Patho Patho #63

Question

The nurse caring for a client with a basilar skull fracture places priority on:

Answers

  1. monitoring the white blood cell count.
    • Rationale:

      This answer choice is not correct as monitoring the oxygen saturation is a higher priority. Infection is a risk with a basilar skull fracture but oxygen saturation is the more important assessment.

  2. maintaining the client in a supine position.
    • Rationale:

      This answer choice is not correct as a client with a basilar skull fracture should be maintained in an upright position in order to reduce intracranial pressure.

  3. alerting the physician to a blood pressure of 108/70.
    • Rationale:

      This answer choice is not correct as a blood pressure of 108/70 is considered acceptable and adequate to maintain cerebral perfusion.
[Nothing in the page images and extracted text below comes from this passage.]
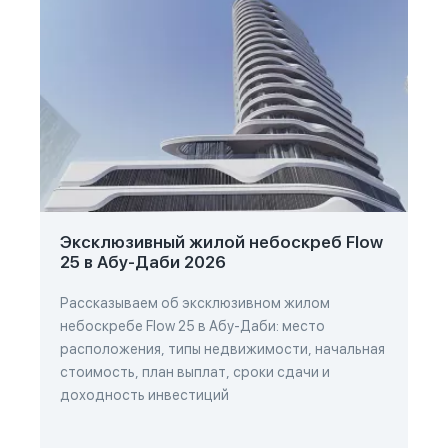
Эксклюзивный жилой небоскреб Flow
25 в Абу-Даби 2026
Рассказываем об эксклюзивном жилом
небоскребе Flow 25 в Абу-Даби: место
расположения, типы недвижимости, начальная
стоимость, план выплат, сроки сдачи и
доходность инвестиций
  4. monitoring the client’s O2 saturation.
    • Rationale:

      This answer is correct as oxygen saturation is the most important assessment for a client with a basilar skull fracture. Any change in mental status or respiratory status could alert the nurse to possible brain herniation.

Overview

The focus of this question is asking the nurse to identify which assessment is most important when caring for a client with a basilar skull fracture. A basilar skull fracture is a serious traumatic brain injury in which there is a break at one of the bones at the base of the skull. It is critically important to perform frequent neuro checks to monitor for changes in level of consciousness because brain herniation is the most critical potential complication. The nurse should monitor respiratory status very closely, including oxygen saturation, which will help identify potential complications.

Explanation

Learning Outcomes

A basilar skull fracture is a break at the base of the skull. Classic manifestations include bruising behind the ears (mastoid sign), bruising around the eyes (raccoon eyes), and possible blood leakage from the nose and/or ears. As a result of increased intracranial pressure from bleeding and edema, brain herniation can result. The nurse must monitor for signs of this critical potential complications such as a change in mental and/or respiratory status.